The Irrepressibles music fits naturally into the worlds that I imagine and I find that our collaborations bring creatively rich results. Their music is powerful, evocative and moving which provides the perfect musical backdrop to a film that relies less heavily on the script and is rather, more choreographic and poetic. Jamie Mcdermott of The Irrepressibles composed the music with his musicians in response to ideas and themes within the film and recorded live for the film, all to great effect. I feel really lucky to have the opportunity to work with such talented musicians in this way. Overall I feel the music works wonderfully with the sound design created by Andrej Bako who created another subtle narrative layer in the sonic landscape.

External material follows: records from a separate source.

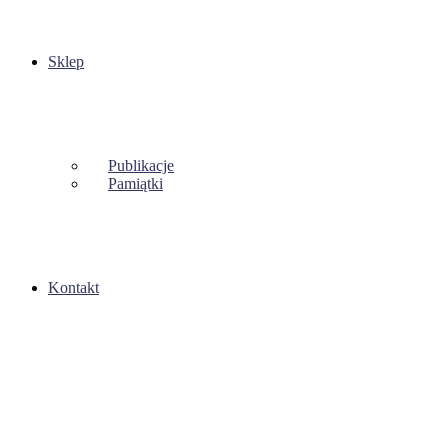
Sklep
Publikacje
Pamiątki
Kontakt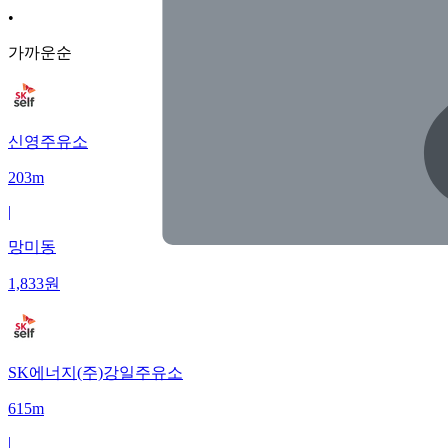
•
가까운순
신영주유소
203m
|
망미동
1,833
원
SK에너지(주)강일주유소
615m
|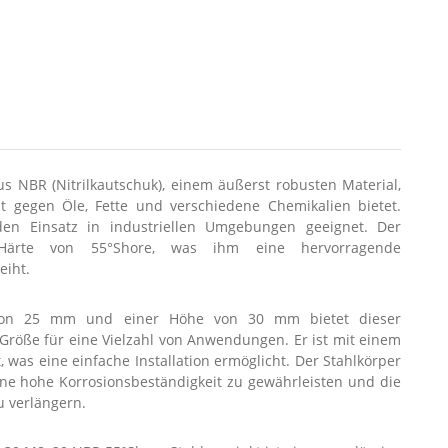
 NBR (Nitrilkautschuk), einem äußerst robusten Material,
t gegen Öle, Fette und verschiedene Chemikalien bietet.
den Einsatz in industriellen Umgebungen geeignet. Der
Härte von 55°Shore, was ihm eine hervorragende
eiht.
von 25 mm und einer Höhe von 30 mm bietet dieser
röße für eine Vielzahl von Anwendungen. Er ist mit einem
was eine einfache Installation ermöglicht. Der Stahlkörper
eine hohe Korrosionsbeständigkeit zu gewährleisten und die
 verlängern.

I know that you’ve already began work on Chapter Two of The Fallen Circus – any clues as to how the story will progress? Are there any other projects we’ll see from you this year?

It looks positive that we will soon begin the post work on Chapter Two of The Fallen Circus , please watch shellylove.co.uk for news. In the meantime here is what to expect in Chapter Two:

Agnes and Cirrus The Juggler traverse the sky in search for Agnes’ mum. Agnes learns that The Fallen Circus cannot get their voices back without the help of Cumulus the Clown but Cumulus has gone missing. Agnes tries to find Cumulus in order to reunite him with the special ‘Nose of Courage’ and they make their way to the ‘Circus in the Sky’ to take on ‘Cumulonimbus’ the evil Ringmaster…

Apart from The Fallen Circus I am currently in the process of writing and developing a feature film project.